Key clauses to consider include substitution, control, deliverables, acceptance criteria, payment structure, liability/indemnities, confidentiality, data protection, security, IP ownership and termination. Avoid copy‑paste templates – your agreement should fit the way you will actually work with the contractor.
5) Manage Agencies And Fee‑Payers
If you use an agency or marketplace, clarify IR35 responsibilities and information‑sharing obligations in your contracts. Build in warranties about the contractor’s tax status and working location, and include indemnities to cover liabilities arising from misstatements or non‑compliance in the chain.
6) Monitor, Audit And Update
IR35 is not a “set and forget.” Put in place periodic checks to ensure practices still match your SDS and that the contractor’s location, substitution arrangements or control level haven’t drifted over time. If they have, reassess and update your paperwork.
Essential Contracts And Policies To Have In Place
IR35 is just one part of contracting safely across borders. To stay protected and compliant, build a basic legal toolkit for every contractor engagement.
Contractors / Consulting Agreement
Use a tailored Contractors Agreement or consulting contract with clear scope, milestones, acceptance and payment terms. Include substitution mechanics that you can genuinely support in practice, and avoid employment‑like controls that undermine your status assessment.

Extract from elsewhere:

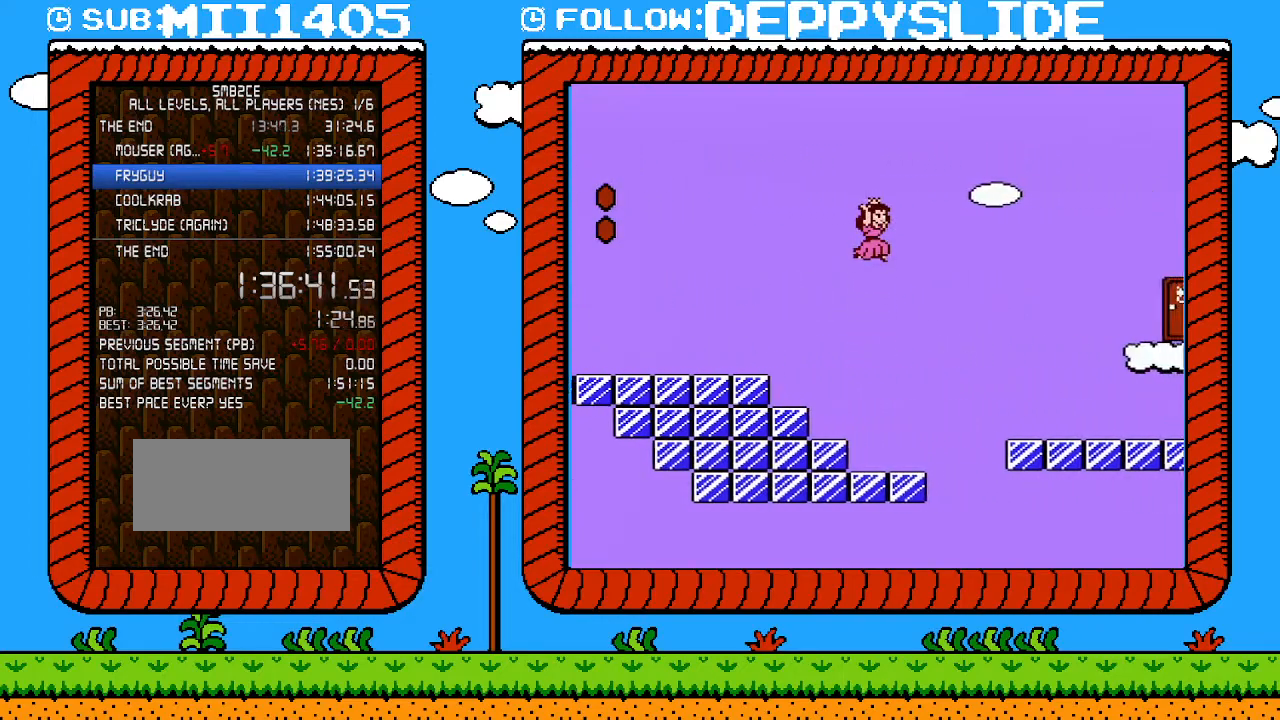
{"buttons": ["A", "B", "DPAD_RIGHT"], "events": []}
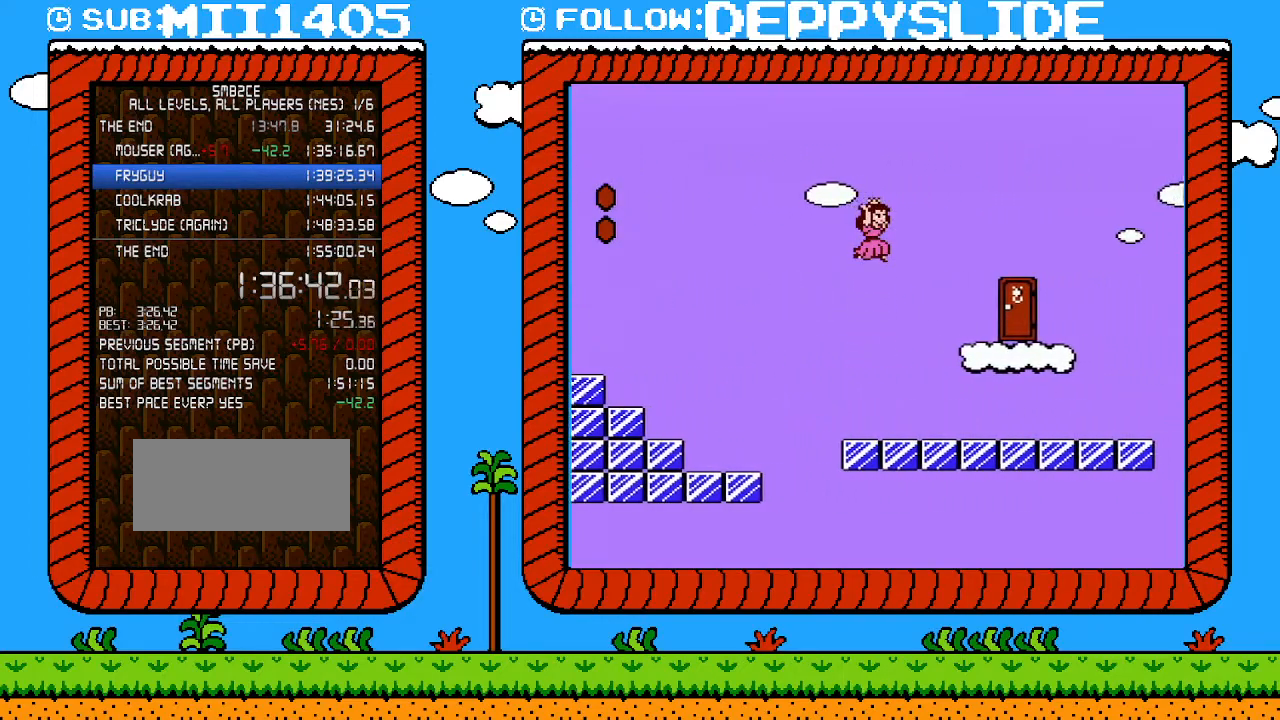
{"buttons": ["B"], "events": [[217, "A", "up"], [300, "DPAD_UP", "down"], [333, "DPAD_LEFT", "down"], [333, "DPAD_RIGHT", "up"], [333, "DPAD_UP", "up"], [433, "DPAD_LEFT", "up"]]}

IP Ownership And Licensing
Make sure you own the deliverables you’re paying for. With contractors, IP does not automatically vest in your business. Include robust assignment and moral rights waivers in the contract, and consider a separate IP assignment if helpful. Our guide on intellectual property and independent contractors explains the usual pitfalls and fixes.
Confidentiality And NDAs
If you’re sharing sensitive information, use a sensible Non‑Disclosure Agreement before detailed scoping, and keep confidentiality obligations strong in the main services contract. Don’t forget practical controls (access, encryption, need‑to‑know) alongside the legal wording.
Data Protection And International Transfers
If an overseas contractor will access or process personal data for you, you must comply with UK GDPR and the Data Protection Act 2018. Put a Data Processing Agreement in place with the required Article 28 terms, carry out a transfer risk assessment where data leaves the UK, and use appropriate safeguards (such as the UK IDTA or EU SCCs with the UK addendum) where relevant.
Also make sure your external‑facing privacy notices are accurate. If you don’t have one (or it needs an update), a compliant Privacy Policy is essential.
Other UK Laws And Risks To Consider With Overseas Contractors
IR35 might be the headline, but there are other moving parts when you engage global talent.
Employment Law And Status (Beyond IR35)
Even if IR35 doesn’t apply, UK law can still treat a “contractor” as an employee or worker based on how you actually work together. That can trigger rights around holiday pay, minimum wage, and dismissal protections. Revisit the key factors in our employment status tests guide, and make sure your engagement structure holds up in practice.
Where you bring in specialists to help on a project, think through whether you’re appointing a contractor or engaging a specialist who will then appoint a subcontractor. The structure affects your risk, control and obligations.
Corporate And Tax Considerations
This guide focuses on legal and compliance risks from a client perspective. There are also tax issues to consider, including PAYE/NIC exposure if IR35 applies, corporate tax withholding in certain cases, VAT on cross‑border services, and the risk of creating a permanent establishment overseas if you host a team abroad. Always get tailored tax advice for your specific footprint.
Information Security And Access Control
Contractors may need system access and data to deliver results. Limit access to what’s necessary, use strong authentication, and revoke access at the end of the engagement. Document your security requirements in the contract and your onboarding/offboarding checklists.
Practical Red Flags That Can Undermine “Outside IR35”
- Fixed working hours, mandatory daily stand‑ups and approval for time off, just like employees.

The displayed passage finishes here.